Scientists crunch social media data to explain how communities affect friendships
Your chances of forming online friendships depend mainly on the number of groups and organizations you join, not their types, according to an analysis of six online social networks by Rice University data scientists.
"If a person is looking for friends, they should basically be active in as many communities as possible," said Anshumali Shrivastava, assistant professor of computer science at Rice and co-author of a peer-reviewed study presented last month at the 2018 IEEE/ACM International Conference on Advances in Social Networks Analysis and Mining in Barcelona, Spain. "And if they want to become friends with a specific person, they should try to be a part of all the groups that person is a part of."
The finding is based on an analysis of six online social networks with millions of members, and Shrivastava said its simplicity may come as a surprise to those who study friendship formation and the role communities play in bringing about friendships.
"There's an old saying that 'birds of a feather flock together,'" Shrivastava said. "And that idea—that people who are more similar are more likely to become friends—is embodied in a principal called homophily, which is a widely studied concept in friendship formation."
One school of thought holds that because of homophily, the odds that people will become friends increase in some groups. To account for this in computational models of friendship networks, researchers often assign each group an "affinity" score; the more alike group members are, the higher their affinity and the greater their chances of forming friendships.
Prior to social media, there were few detailed records about friendships between individuals in large organizations. That changed with the advent of social networks that have millions of individual members who are often affiliated with many communities and subcommunities within the network.
"A community, for our purposes, is any affiliated group of people within the network," Shrivastava said. "Communities can be very large, like everyone who identifies with a particular country or state, and they can be very small, like a handful of old friends who meet once a year."
Finding meaningful affinity scores for hundreds of thousands of communities in online social networks has been a challenge for analysts and modelers. Calculating the odds of friendship formation is further complicated by the overlap between communities and subcommittees. For instance, if the old friends in the above example live in three different states, their small subcommunity overlaps with the large communities of people from those states. Because many individuals in social networks belong to dozens of communities and subcommunities, overlapping connections can become dense.
In 2016, Shrivastava and study co-author Chen Luo, a graduate student in his research group, realized that some well-known analyses of online friendship formation failed to account for any factors arising out of overlap.
"Let's say Adam, Bob and Charlie are members of the same four communities, but in addition, Adam is a member of 16 other communities," Shrivastava said. "The existing affiliation model says the likelihood of Adam and Charlie being friends only depends on the affinity measures of the four communities they have in common. It doesn't matter that each of them are friends with Bob or that Adam's being pulled in 16 other directions."

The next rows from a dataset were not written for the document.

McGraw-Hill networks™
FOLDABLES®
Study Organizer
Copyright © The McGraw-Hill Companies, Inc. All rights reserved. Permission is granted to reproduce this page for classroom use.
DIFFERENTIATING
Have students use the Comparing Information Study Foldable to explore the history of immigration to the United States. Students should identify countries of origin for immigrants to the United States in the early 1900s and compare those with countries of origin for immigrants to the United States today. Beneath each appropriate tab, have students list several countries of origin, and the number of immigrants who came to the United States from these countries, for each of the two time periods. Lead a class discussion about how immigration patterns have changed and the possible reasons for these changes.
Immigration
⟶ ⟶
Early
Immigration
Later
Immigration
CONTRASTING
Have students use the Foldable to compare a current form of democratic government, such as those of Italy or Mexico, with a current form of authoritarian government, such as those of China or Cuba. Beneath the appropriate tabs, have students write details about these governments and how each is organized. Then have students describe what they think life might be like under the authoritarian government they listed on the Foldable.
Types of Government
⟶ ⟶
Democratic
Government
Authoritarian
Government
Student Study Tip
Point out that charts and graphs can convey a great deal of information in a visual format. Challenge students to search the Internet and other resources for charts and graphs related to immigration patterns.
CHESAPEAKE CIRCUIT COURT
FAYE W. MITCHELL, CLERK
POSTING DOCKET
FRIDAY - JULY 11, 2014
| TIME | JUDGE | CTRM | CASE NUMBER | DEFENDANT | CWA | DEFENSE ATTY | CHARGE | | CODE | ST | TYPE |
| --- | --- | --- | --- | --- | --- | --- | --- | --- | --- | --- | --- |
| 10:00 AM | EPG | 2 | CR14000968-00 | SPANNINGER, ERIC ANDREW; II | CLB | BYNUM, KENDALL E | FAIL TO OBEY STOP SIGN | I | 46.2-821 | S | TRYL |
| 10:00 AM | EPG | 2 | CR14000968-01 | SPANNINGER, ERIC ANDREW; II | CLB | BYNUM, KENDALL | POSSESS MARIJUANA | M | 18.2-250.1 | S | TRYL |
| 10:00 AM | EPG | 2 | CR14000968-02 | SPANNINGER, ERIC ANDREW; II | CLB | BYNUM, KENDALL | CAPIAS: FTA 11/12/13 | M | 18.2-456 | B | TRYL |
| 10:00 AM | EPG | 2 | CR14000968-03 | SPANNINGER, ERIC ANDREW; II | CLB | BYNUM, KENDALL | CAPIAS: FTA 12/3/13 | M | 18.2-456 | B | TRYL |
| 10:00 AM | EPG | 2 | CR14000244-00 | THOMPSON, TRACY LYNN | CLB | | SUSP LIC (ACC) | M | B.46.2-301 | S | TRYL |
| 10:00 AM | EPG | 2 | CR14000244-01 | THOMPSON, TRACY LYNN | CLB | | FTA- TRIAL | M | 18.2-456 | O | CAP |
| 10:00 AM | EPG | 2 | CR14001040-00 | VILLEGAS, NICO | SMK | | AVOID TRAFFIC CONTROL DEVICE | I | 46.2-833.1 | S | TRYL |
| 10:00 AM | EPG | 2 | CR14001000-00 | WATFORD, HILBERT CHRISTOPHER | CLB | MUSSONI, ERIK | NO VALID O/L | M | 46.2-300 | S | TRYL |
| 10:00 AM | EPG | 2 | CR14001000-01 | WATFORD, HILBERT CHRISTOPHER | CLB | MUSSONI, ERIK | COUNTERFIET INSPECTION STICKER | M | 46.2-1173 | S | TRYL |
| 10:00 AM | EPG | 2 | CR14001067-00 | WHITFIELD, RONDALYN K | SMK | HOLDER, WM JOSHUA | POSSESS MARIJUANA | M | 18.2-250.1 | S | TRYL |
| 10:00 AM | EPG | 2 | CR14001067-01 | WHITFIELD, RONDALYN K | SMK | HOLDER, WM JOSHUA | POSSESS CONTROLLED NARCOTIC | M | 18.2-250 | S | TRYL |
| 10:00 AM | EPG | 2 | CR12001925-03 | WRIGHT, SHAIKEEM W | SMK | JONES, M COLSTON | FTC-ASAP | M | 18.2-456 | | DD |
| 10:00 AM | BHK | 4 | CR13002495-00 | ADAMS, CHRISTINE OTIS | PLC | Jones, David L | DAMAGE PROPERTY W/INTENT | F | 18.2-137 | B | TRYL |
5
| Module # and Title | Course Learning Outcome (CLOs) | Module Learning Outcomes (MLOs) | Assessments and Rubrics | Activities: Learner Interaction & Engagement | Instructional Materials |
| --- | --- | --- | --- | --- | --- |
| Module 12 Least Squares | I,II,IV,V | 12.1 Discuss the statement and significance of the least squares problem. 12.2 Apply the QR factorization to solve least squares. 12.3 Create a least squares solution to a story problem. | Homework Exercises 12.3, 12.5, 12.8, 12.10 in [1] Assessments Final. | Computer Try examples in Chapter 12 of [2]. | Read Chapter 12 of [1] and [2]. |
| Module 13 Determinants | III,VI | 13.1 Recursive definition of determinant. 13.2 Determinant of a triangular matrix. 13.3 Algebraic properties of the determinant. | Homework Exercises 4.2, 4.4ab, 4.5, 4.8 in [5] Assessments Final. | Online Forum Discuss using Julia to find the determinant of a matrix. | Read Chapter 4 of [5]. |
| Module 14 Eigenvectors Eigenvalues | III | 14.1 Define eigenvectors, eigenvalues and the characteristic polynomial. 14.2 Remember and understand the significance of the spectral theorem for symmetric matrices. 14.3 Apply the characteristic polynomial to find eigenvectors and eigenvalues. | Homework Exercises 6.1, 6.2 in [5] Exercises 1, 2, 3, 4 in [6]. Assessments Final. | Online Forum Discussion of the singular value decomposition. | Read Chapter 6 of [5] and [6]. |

That seemed like a glaring oversight to Luo and Shrivastava, but they had an idea of how to account for it based on an analogy they saw between the overlapping subcommunities and the overlapping similarities between webpages that must be taken into account by internet search engines. One of the most popular measures for internet search is the Jaccard overlap, which was pioneered by Google scientists and others in the late 1990s.
"We used this to measure overlap between communities and then checked to see if there was a relationship between overlap and friendship probability, or friendship affiliation, on six well-studied social networks," Shrivastava said. "We found that on all six, the relationship more or less looked like a straight line."
"That implies that friendship formation can be explained merely by looking at overlap between communities," Luo said. "In other words, you don't need to account for affinity measures for specific communities. All that extra work is unnecessary."
Once Luo and Shrivastava saw the linear relationship between Jaccard overlap of communities and friendship formation, they also saw an opportunity to use a data-indexing method called "hashing," which is used to organize web documents for efficient search. Shrivastava and his colleagues have applied hashing to solve computational problems as diverse as indoor location detection, the training of deep learning networks and accurately estimating the number of identified victims killed in the Syrian civil war.
Shrivastava said he and Luo developed a model for friendship formation that "mimicked the way the mathematics behind the hashing work."
The model offers a simple explanation of how friendships form.
"Communities are having events and activities all the time, but some of these are a bigger draw, and the preference for attending these is higher," Shrivastava said. "Based on this preference, individuals become active in the most preferred communities to which they belong. If two people are active in the same community at the same time, they have a constant, usually small, probability of forming a friendship. That's it. This mathematically recovers our observed empirical model."
He said the findings could be useful to anyone who wants to bring communities together and enhance the process of friendship formation.
"It seems that the most effective way is to encourage people to form more subcommunities," Shrivastava said. "The more subcommunities you have, the more they overlap, and the more likely it is that individual members will have more close friendships throughout the organization. People have long thought that this would be one factor, but what we've shown is this is probably the only one you have to pay attention to."